Second Idea - Brad in a 'dream/thought' sequence'. It was horrible, and I couldn't make the dialogue believable even to me.

I tried it later when the third idea failed with an 'old' Brad showing up in Ted's thoughts, but it was pretty surreal and, with Ted's progress, seemed totally out of place.

Third Idea - An old man who was also in a May/December relationship, but it was just too convenient.

Fourth Idea - A telephone conversation with Warren. I tried this two ways: with Ted phoning Warren and with Warren phoning Ted.
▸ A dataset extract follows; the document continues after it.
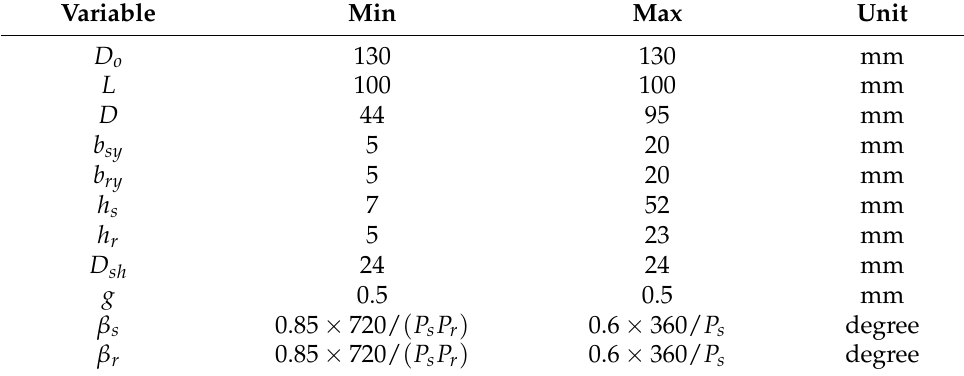
Table 2. Limits of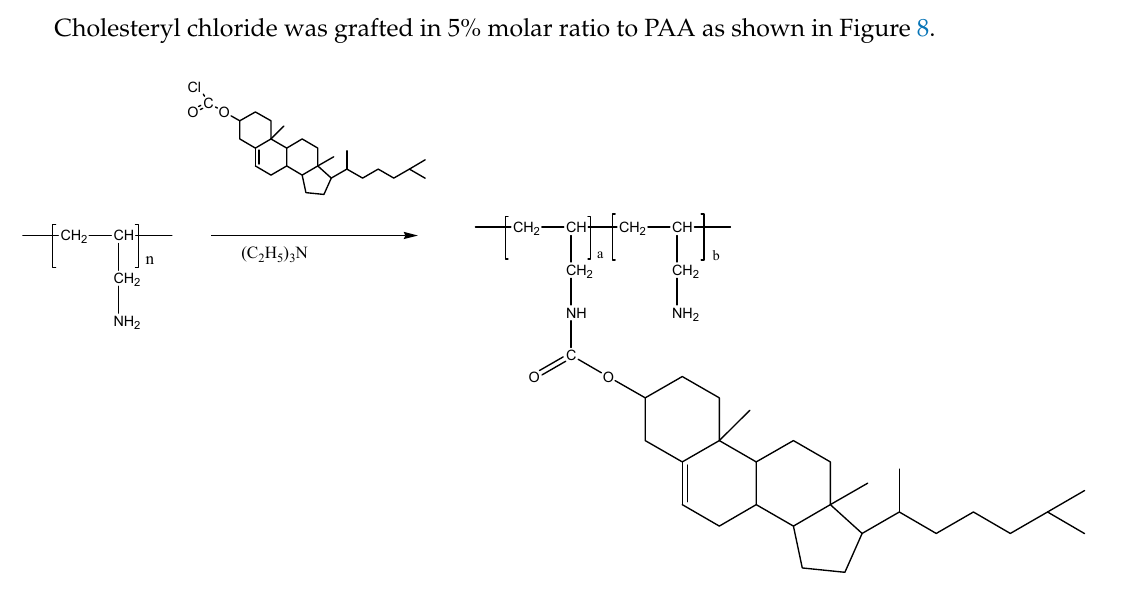
Figure 8. Chemical synthesis of cholesterol-PAA ( Ch5 ).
I didn't think Ted would call him, what with the surgery only 2 days away, and I couldn't think of a legitimate reason that Warren would call Ted except for a premonition.

Last Idea - When everything else failed, I went back to Skater Boy and tried again. I wanted him, like I said, for the temptation element, but he would also be better suited to explain how Brad would actually feel. With today's sexuality, it wouldn't be much of a stretch to have him in a relationship with an older person, and he would probably be more sexually open.

Anyway, I changed his shorts to cut-off jeans and had him skate into the park with his T-shirt tucked into the waistband. The rest came very easily

That little park scene caused me more problems than any other portion of this story. I knew it had to happen because of Brad's outburst, but I couldn't make it work. I was almost ready to go back and rewrite the session with Dr. Davis, Ted, and Brad and remove the outburst when I decided to give Skater Boy one more chance.

I'm glad I did.
 
Thanks for sharing those other avenues you went through before coming up with the one you went with. Any plans for the 6 month mark, or just another cliffhanger?

Zac
 
Neil, another great chapter. I sure hope he doesn't go with the young guy in the park. He needs to get back with Brad. It's going to be tough waiting for Friday. Vic
 
Neil, My Man!, YOU ROCK!!! :=D: :=D: :=D:

THANK YOU! for all the effort You're putting into this! And, for all that We're getting out of it!! (ww) (group) ..|

Keep smilin'!! :kiss: (*8*)
Chaz ;)
 
Neil;
I can appreciate the dilemma you had, and what a great chapter you made out of this dilemma. I hope, as I know a lot of the other guys do, that Ted doesn't give into the temptation as falttering as it would be to any of us, it would prove disaterous to he and Brad I'msure.
Can't wait for more.
Fiorino
 
At last, Brad grew a pair of balls. It is about time he stopped letting Ted dictate everything about their relationship. If this relationship is to work, it has to be an EQUAL partnership. Ted hasn't been letting that happen. It is always, his house, his kids, his family and Brad came in way too low on his list.

I have been angry with Ted for a long time, way before the near breakdown. When he decided he could live without Brad but not the twins, I decided he was an asshole, and Brad finally came to the same conclusion.

I know I get way too involved emotionally in fictional stories, but I can't seem to help it. That is the sign of good writing I guess.
 
At last, Brad grew a pair of balls. It is about time he stopped letting Ted dictate everything about their relationship.

Totally agree.

That was intense at the doctor's office. I'm so glad that Brad let lose & let Ted know how he feels.

Another great chapter, Neil. Can't wait for what comes next. Keep up the good work.